Auch hier korrelierte die Wirksamkeit der Akutmedikation mit der Kopfschmerzaktivität. Bei Patientinnen und Patienten mit mehr Kopfschmerztagen war die Akutmedikation signifikant schlechter wirksam (p<0,001). „Betroffene mit hoher Krankheitslast brauchen unsere besondere Aufmerksamkeit, einschließlich optimierter Strategien zur Akuttherapie und zu nichtmedikamentöser sowie medikamentöser Migräneprophylaxe“, schildert Ruscheweyh.3

Real-World-Daten zur Migräneprophylaxe werden folgen

Die nächsten Auswertungen aus dem DMKG-Register werden sich der medikamentösen Migräneprophylaxe widmen. Hierzu gehören sowohl klassische Medikamente wie Betablocker als auch neue, spezifische Medikamente, z. B. die Antikörper gegen CGRP (Calcitonin gene-related peptide). Die beiden vorgestellten Publikationen des Kopfschmerzregisters der DMKG zur Akuttherapie1,3 werden im nächsten Schritt durch Daten aus dem Versorgungsalltag zum Nutzen-Risiko-Profil der Migräneprophylaxe ergänzt, stellt Ruscheweyh in Aussicht.

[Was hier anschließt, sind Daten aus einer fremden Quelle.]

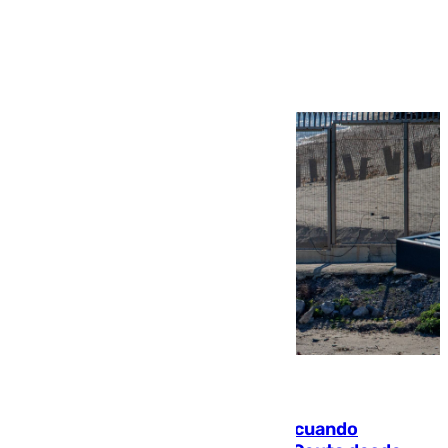
Ver más >
07.08.2026
Fallece un joven tras caer al mar cuando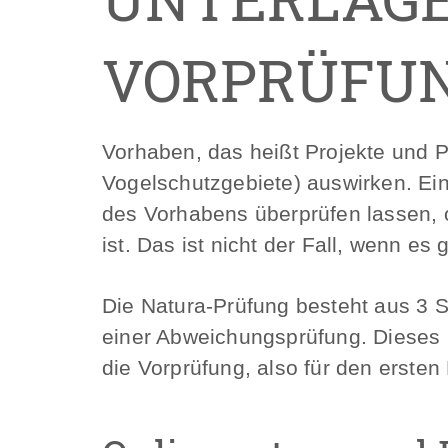
VORPRÜFUN
Vorhaben, das heißt Projekte und 
Vogelschutzgebiete) auswirken. E
des Vorhabens überprüfen lassen, 
ist. Das ist nicht der Fall, wenn es
Die Natura-Prüfung besteht aus 3 Sc
einer Abweichungsprüfung. Dieses F
die Vorprüfung, also für den ersten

Die DMKG-App und die DMKG-Cluster-App werden rege genutzt

Für die Kopfschmerzforschung werden anonymisierte Daten des Kopfschmerzregisters und aus den beiden Kopfschmerz-Apps der DMKG genutzt. „Die DMKG-App und die DMKG-Cluster-App sind aber in erster Linie ein Service für Betroffene zur Dokumentation ihrer Kopfschmerzen, der kostenlos und ohne Werbung genutzt werden kann“, erläutert Ruscheweyh. Aktuell nutzen bereits 19.000 Patientinnen und Patienten die DMKG-App. Die Clusterkopfschmerz-spezifische DMKG-Cluster-App ist erst seit Kurzem verfügbar und hat bereits 750 Nutzer. „Wir stoßen mit den beiden Apps bei Menschen mit Migräne und Kopfschmerzen auf eine breite Akzeptanz, auch bei seltenen Erkrankungen wie Cluster-Kopfschmerz“, betont Ruscheweyh.